_WORK TO BE COMPLETED:_ Scan the records for the string "review", then copy each line that has it.

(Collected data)
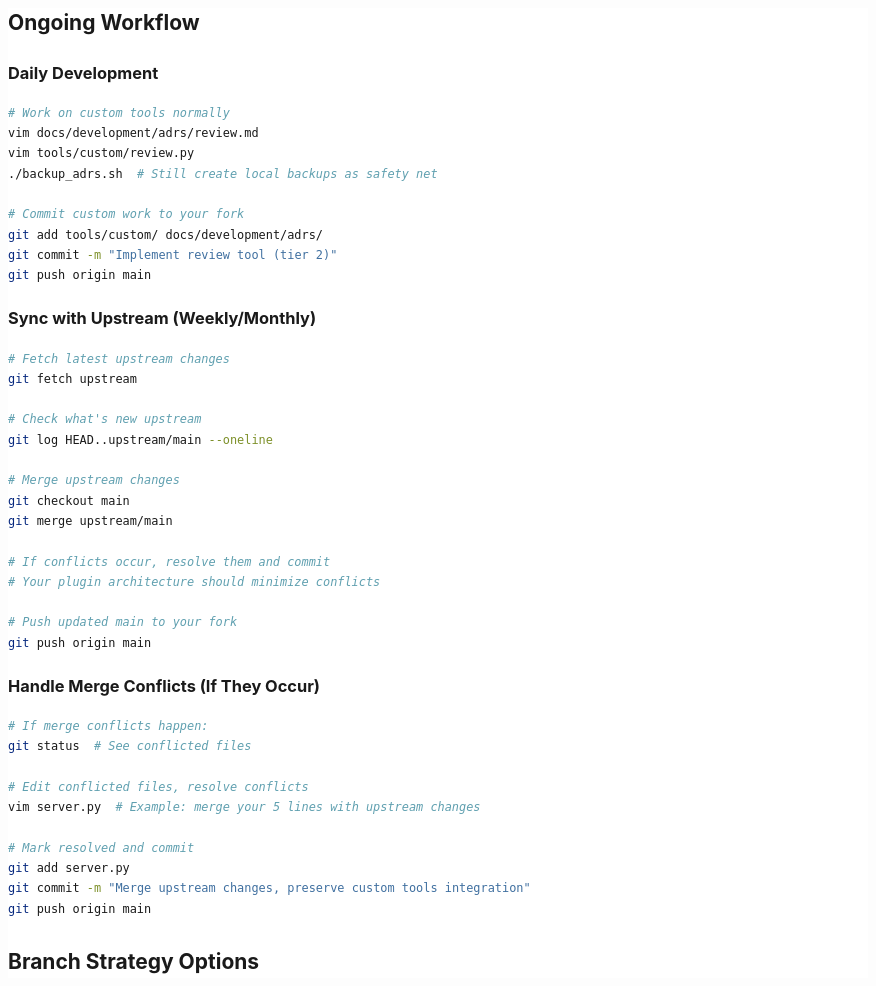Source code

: ## Ongoing Workflow

### Daily Development
```bash
# Work on custom tools normally
vim docs/development/adrs/review.md
vim tools/custom/review.py
./backup_adrs.sh  # Still create local backups as safety net

# Commit custom work to your fork
git add tools/custom/ docs/development/adrs/
git commit -m "Implement review tool (tier 2)"
git push origin main
```

### Sync with Upstream (Weekly/Monthly)
```bash
# Fetch latest upstream changes
git fetch upstream

# Check what's new upstream  
git log HEAD..upstream/main --oneline

# Merge upstream changes
git checkout main
git merge upstream/main

# If conflicts occur, resolve them and commit
# Your plugin architecture should minimize conflicts

# Push updated main to your fork
git push origin main
```

### Handle Merge Conflicts (If They Occur)
```bash
# If merge conflicts happen:
git status  # See conflicted files

# Edit conflicted files, resolve conflicts
vim server.py  # Example: merge your 5 lines with upstream changes

# Mark resolved and commit
git add server.py
git commit -m "Merge upstream changes, preserve custom tools integration"
git push origin main
```

## Branch Strategy Options
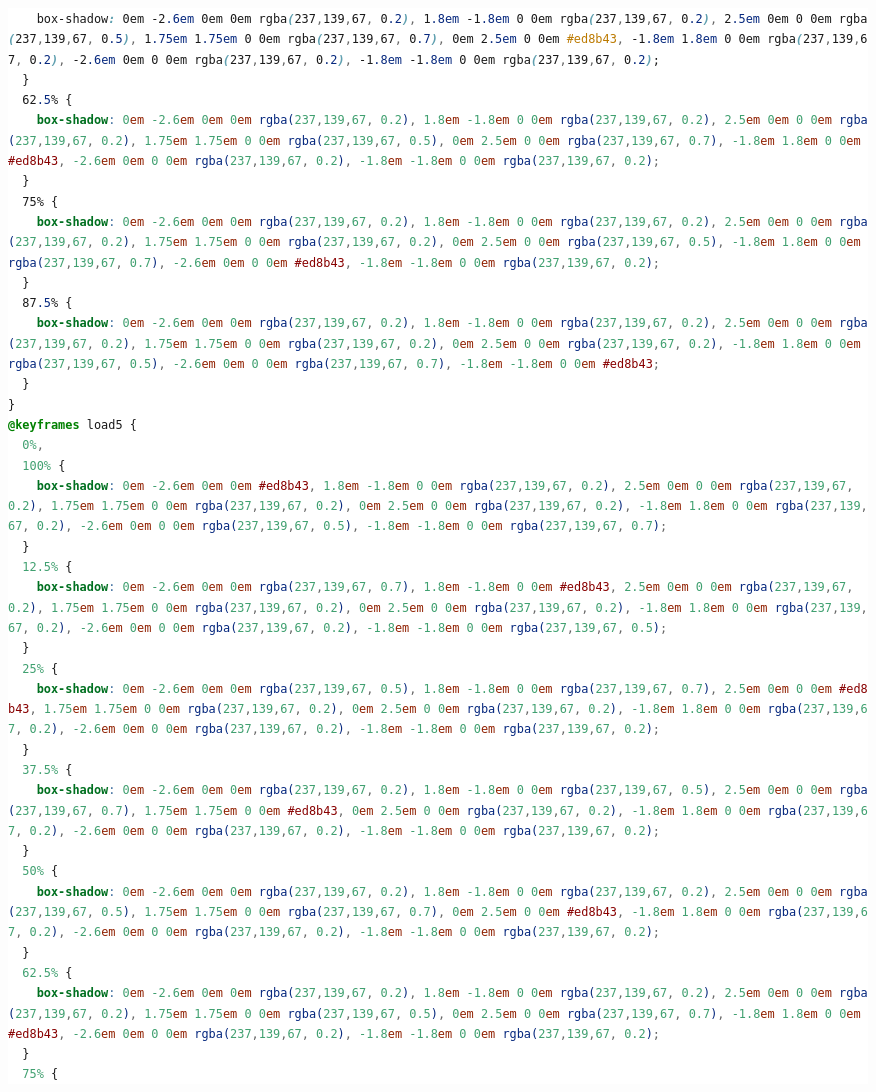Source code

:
 ```css
    box-shadow: 0em -2.6em 0em 0em rgba(237,139,67, 0.2), 1.8em -1.8em 0 0em rgba(237,139,67, 0.2), 2.5em 0em 0 0em rgba(237,139,67, 0.5), 1.75em 1.75em 0 0em rgba(237,139,67, 0.7), 0em 2.5em 0 0em #ed8b43, -1.8em 1.8em 0 0em rgba(237,139,67, 0.2), -2.6em 0em 0 0em rgba(237,139,67, 0.2), -1.8em -1.8em 0 0em rgba(237,139,67, 0.2);
  }
  62.5% {
    box-shadow: 0em -2.6em 0em 0em rgba(237,139,67, 0.2), 1.8em -1.8em 0 0em rgba(237,139,67, 0.2), 2.5em 0em 0 0em rgba(237,139,67, 0.2), 1.75em 1.75em 0 0em rgba(237,139,67, 0.5), 0em 2.5em 0 0em rgba(237,139,67, 0.7), -1.8em 1.8em 0 0em #ed8b43, -2.6em 0em 0 0em rgba(237,139,67, 0.2), -1.8em -1.8em 0 0em rgba(237,139,67, 0.2);
  }
  75% {
    box-shadow: 0em -2.6em 0em 0em rgba(237,139,67, 0.2), 1.8em -1.8em 0 0em rgba(237,139,67, 0.2), 2.5em 0em 0 0em rgba(237,139,67, 0.2), 1.75em 1.75em 0 0em rgba(237,139,67, 0.2), 0em 2.5em 0 0em rgba(237,139,67, 0.5), -1.8em 1.8em 0 0em rgba(237,139,67, 0.7), -2.6em 0em 0 0em #ed8b43, -1.8em -1.8em 0 0em rgba(237,139,67, 0.2);
  }
  87.5% {
    box-shadow: 0em -2.6em 0em 0em rgba(237,139,67, 0.2), 1.8em -1.8em 0 0em rgba(237,139,67, 0.2), 2.5em 0em 0 0em rgba(237,139,67, 0.2), 1.75em 1.75em 0 0em rgba(237,139,67, 0.2), 0em 2.5em 0 0em rgba(237,139,67, 0.2), -1.8em 1.8em 0 0em rgba(237,139,67, 0.5), -2.6em 0em 0 0em rgba(237,139,67, 0.7), -1.8em -1.8em 0 0em #ed8b43;
  }
}
@keyframes load5 {
  0%,
  100% {
    box-shadow: 0em -2.6em 0em 0em #ed8b43, 1.8em -1.8em 0 0em rgba(237,139,67, 0.2), 2.5em 0em 0 0em rgba(237,139,67, 0.2), 1.75em 1.75em 0 0em rgba(237,139,67, 0.2), 0em 2.5em 0 0em rgba(237,139,67, 0.2), -1.8em 1.8em 0 0em rgba(237,139,67, 0.2), -2.6em 0em 0 0em rgba(237,139,67, 0.5), -1.8em -1.8em 0 0em rgba(237,139,67, 0.7);
  }
  12.5% {
    box-shadow: 0em -2.6em 0em 0em rgba(237,139,67, 0.7), 1.8em -1.8em 0 0em #ed8b43, 2.5em 0em 0 0em rgba(237,139,67, 0.2), 1.75em 1.75em 0 0em rgba(237,139,67, 0.2), 0em 2.5em 0 0em rgba(237,139,67, 0.2), -1.8em 1.8em 0 0em rgba(237,139,67, 0.2), -2.6em 0em 0 0em rgba(237,139,67, 0.2), -1.8em -1.8em 0 0em rgba(237,139,67, 0.5);
  }
  25% {
    box-shadow: 0em -2.6em 0em 0em rgba(237,139,67, 0.5), 1.8em -1.8em 0 0em rgba(237,139,67, 0.7), 2.5em 0em 0 0em #ed8b43, 1.75em 1.75em 0 0em rgba(237,139,67, 0.2), 0em 2.5em 0 0em rgba(237,139,67, 0.2), -1.8em 1.8em 0 0em rgba(237,139,67, 0.2), -2.6em 0em 0 0em rgba(237,139,67, 0.2), -1.8em -1.8em 0 0em rgba(237,139,67, 0.2);
  }
  37.5% {
    box-shadow: 0em -2.6em 0em 0em rgba(237,139,67, 0.2), 1.8em -1.8em 0 0em rgba(237,139,67, 0.5), 2.5em 0em 0 0em rgba(237,139,67, 0.7), 1.75em 1.75em 0 0em #ed8b43, 0em 2.5em 0 0em rgba(237,139,67, 0.2), -1.8em 1.8em 0 0em rgba(237,139,67, 0.2), -2.6em 0em 0 0em rgba(237,139,67, 0.2), -1.8em -1.8em 0 0em rgba(237,139,67, 0.2);
  }
  50% {
    box-shadow: 0em -2.6em 0em 0em rgba(237,139,67, 0.2), 1.8em -1.8em 0 0em rgba(237,139,67, 0.2), 2.5em 0em 0 0em rgba(237,139,67, 0.5), 1.75em 1.75em 0 0em rgba(237,139,67, 0.7), 0em 2.5em 0 0em #ed8b43, -1.8em 1.8em 0 0em rgba(237,139,67, 0.2), -2.6em 0em 0 0em rgba(237,139,67, 0.2), -1.8em -1.8em 0 0em rgba(237,139,67, 0.2);
  }
  62.5% {
    box-shadow: 0em -2.6em 0em 0em rgba(237,139,67, 0.2), 1.8em -1.8em 0 0em rgba(237,139,67, 0.2), 2.5em 0em 0 0em rgba(237,139,67, 0.2), 1.75em 1.75em 0 0em rgba(237,139,67, 0.5), 0em 2.5em 0 0em rgba(237,139,67, 0.7), -1.8em 1.8em 0 0em #ed8b43, -2.6em 0em 0 0em rgba(237,139,67, 0.2), -1.8em -1.8em 0 0em rgba(237,139,67, 0.2);
  }
  75% {
```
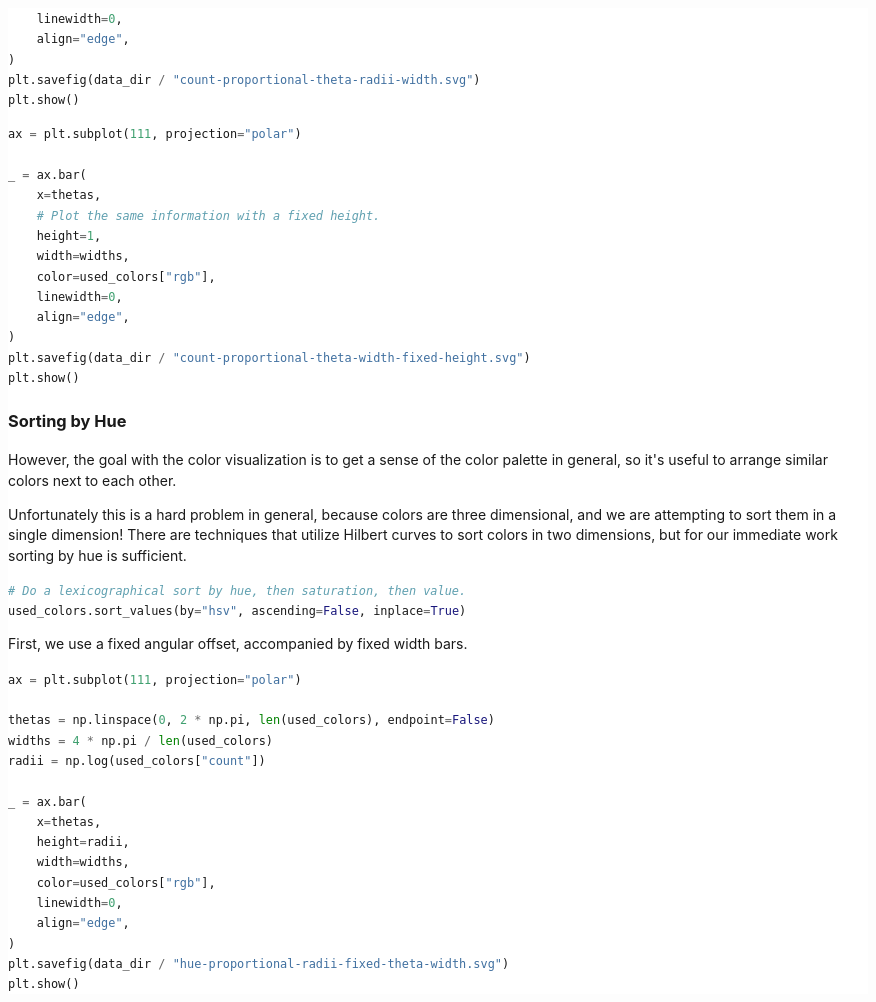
 ```python
    linewidth=0,
    align="edge",
)
plt.savefig(data_dir / "count-proportional-theta-radii-width.svg")
plt.show()
```

```python
ax = plt.subplot(111, projection="polar")

_ = ax.bar(
    x=thetas,
    # Plot the same information with a fixed height.
    height=1,
    width=widths,
    color=used_colors["rgb"],
    linewidth=0,
    align="edge",
)
plt.savefig(data_dir / "count-proportional-theta-width-fixed-height.svg")
plt.show()
```

### Sorting by Hue

However, the goal with the color visualization is to get a sense of the color palette in general, so it's useful to arrange similar colors next to each other.

Unfortunately this is a hard problem in general, because colors are three dimensional, and we are attempting to sort them in a single dimension!
There are techniques that utilize Hilbert curves to sort colors in two dimensions, but for our immediate work sorting by hue is sufficient.

```python
# Do a lexicographical sort by hue, then saturation, then value.
used_colors.sort_values(by="hsv", ascending=False, inplace=True)
```

First, we use a fixed angular offset, accompanied by fixed width bars.

```python
ax = plt.subplot(111, projection="polar")

thetas = np.linspace(0, 2 * np.pi, len(used_colors), endpoint=False)
widths = 4 * np.pi / len(used_colors)
radii = np.log(used_colors["count"])

_ = ax.bar(
    x=thetas,
    height=radii,
    width=widths,
    color=used_colors["rgb"],
    linewidth=0,
    align="edge",
)
plt.savefig(data_dir / "hue-proportional-radii-fixed-theta-width.svg")
plt.show()
```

_EXERCISE SOLUTION:_
vim docs/development/adrs/review.md
vim tools/custom/review.py
git commit -m "Implement review tool (tier 2)"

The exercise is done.